**** LISTED ENTRIES
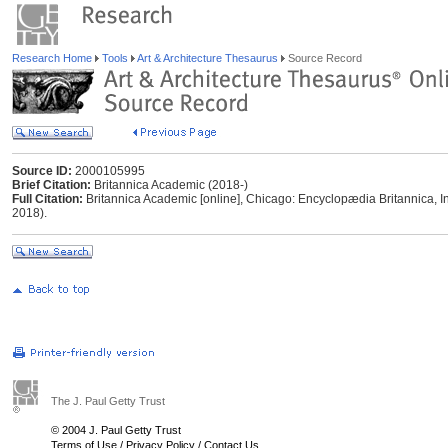
Research Home
Tools
Art & Architecture Thesaurus
Source Record
Source ID:
2000105995
Brief Citation:
Britannica Academic (2018-)
Full Citation:
Britannica Academic [online], Chicago: Encyclopædia Britannica, I
2018).
The J. Paul Getty Trust
© 2004 J. Paul Getty Trust
Terms of Use
/
Privacy Policy
/
Contact Us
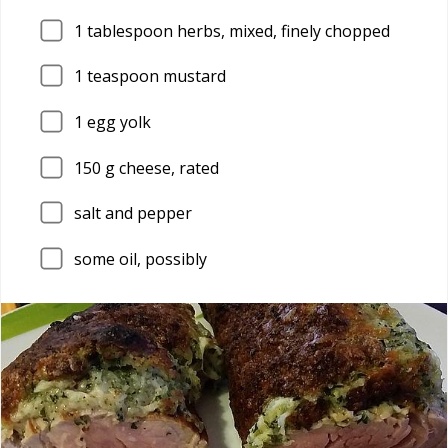
1
tablespoon herbs, mixed, finely chopped
1
teaspoon mustard
1
egg yolk
150
g cheese, rated
salt and pepper
some oil, possibly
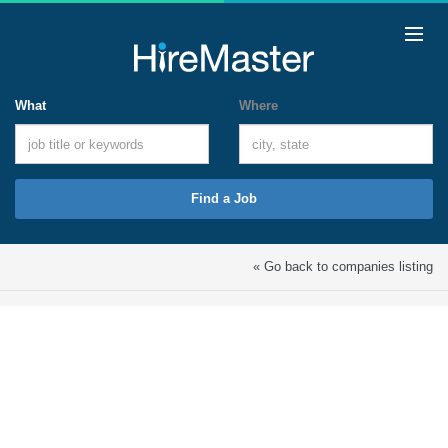
What
Where
Find a Job
« Go back to companies listing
********
Reproduce verbatim the text of every entry above, omitting the images themselves.

== REPLY TO THE TASK ==
Research Home
Tools
Art & Architecture Thesaurus
Source Record
Source ID:
2000105995
Brief Citation:
Britannica Academic (2018-)
Full Citation:
Britannica Academic [online], Chicago: Encyclopædia Britannica, I
2018).
The J. Paul Getty Trust
© 2004 J. Paul Getty Trust
Terms of Use
/
Privacy Policy
/
Contact Us
1
tablespoon herbs, mixed, finely chopped
1
teaspoon mustard
1
egg yolk
150
g cheese, rated
salt and pepper
some oil, possibly
What
Where
Find a Job
« Go back to companies listing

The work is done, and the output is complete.